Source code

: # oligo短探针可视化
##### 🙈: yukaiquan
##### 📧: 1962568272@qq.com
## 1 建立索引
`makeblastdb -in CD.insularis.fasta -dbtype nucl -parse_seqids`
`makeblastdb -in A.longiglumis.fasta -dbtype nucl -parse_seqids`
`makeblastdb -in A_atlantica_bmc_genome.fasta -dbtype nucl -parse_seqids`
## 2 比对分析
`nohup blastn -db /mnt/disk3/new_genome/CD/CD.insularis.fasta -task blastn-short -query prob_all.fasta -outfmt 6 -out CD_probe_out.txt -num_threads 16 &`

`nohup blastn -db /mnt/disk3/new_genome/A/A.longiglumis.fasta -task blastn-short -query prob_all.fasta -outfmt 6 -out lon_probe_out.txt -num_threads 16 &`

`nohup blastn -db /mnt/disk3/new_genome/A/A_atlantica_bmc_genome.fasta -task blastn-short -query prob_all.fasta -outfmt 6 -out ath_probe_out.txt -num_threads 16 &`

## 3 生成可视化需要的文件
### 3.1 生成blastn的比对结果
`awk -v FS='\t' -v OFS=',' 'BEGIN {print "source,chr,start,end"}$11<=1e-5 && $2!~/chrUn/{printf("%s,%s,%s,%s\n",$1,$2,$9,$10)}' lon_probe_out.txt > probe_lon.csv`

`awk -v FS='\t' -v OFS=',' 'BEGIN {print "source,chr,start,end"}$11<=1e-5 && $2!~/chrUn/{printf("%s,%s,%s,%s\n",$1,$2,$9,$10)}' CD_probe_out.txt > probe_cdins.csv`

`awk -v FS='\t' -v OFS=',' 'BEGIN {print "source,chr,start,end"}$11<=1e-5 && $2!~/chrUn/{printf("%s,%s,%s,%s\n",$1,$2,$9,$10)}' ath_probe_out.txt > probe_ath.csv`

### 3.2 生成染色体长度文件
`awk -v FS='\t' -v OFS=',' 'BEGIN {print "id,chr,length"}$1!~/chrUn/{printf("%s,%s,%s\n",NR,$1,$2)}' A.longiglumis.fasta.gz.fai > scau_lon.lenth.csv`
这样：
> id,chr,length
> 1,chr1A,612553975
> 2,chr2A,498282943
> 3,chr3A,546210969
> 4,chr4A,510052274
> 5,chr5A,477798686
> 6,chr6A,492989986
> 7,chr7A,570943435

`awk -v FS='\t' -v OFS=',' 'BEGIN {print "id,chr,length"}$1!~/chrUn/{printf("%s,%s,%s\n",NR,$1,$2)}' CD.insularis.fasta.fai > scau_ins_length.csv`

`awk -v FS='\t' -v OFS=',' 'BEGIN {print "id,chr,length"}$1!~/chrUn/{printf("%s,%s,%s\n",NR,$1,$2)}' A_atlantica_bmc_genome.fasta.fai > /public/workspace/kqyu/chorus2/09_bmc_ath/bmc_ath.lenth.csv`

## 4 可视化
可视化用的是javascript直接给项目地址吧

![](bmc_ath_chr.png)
☆ ☆ ☆ ☆
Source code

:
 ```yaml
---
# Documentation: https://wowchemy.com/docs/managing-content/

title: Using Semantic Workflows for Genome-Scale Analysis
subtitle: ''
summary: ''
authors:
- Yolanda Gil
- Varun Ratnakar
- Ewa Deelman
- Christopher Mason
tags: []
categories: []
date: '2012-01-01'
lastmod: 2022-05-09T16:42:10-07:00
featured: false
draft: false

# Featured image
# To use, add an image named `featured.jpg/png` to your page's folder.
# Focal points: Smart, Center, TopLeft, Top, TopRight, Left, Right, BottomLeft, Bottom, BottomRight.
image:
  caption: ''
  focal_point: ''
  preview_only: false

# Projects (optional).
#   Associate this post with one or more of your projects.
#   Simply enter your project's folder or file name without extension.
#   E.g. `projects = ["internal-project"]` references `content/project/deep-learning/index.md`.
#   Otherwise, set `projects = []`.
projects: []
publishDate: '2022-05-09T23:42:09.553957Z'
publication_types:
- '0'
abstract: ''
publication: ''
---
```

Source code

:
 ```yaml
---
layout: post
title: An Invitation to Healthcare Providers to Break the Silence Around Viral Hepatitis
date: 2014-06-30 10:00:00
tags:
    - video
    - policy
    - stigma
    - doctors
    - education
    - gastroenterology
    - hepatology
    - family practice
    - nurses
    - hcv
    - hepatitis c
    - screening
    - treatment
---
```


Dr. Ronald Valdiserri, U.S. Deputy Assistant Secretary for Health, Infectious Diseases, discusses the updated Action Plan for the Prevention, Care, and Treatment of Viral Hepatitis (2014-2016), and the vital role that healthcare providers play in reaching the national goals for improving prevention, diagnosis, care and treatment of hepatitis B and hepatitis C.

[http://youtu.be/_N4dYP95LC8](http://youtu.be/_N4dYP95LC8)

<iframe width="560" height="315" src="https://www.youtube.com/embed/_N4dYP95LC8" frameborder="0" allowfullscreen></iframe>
☆ ☆ ☆ ☆
• [What the task asks]
Lines containing the word "nucl": copy each of them from the material.

• [Task result]
`makeblastdb -in CD.insularis.fasta -dbtype nucl -parse_seqids`
`makeblastdb -in A.longiglumis.fasta -dbtype nucl -parse_seqids`
`makeblastdb -in A_atlantica_bmc_genome.fasta -dbtype nucl -parse_seqids`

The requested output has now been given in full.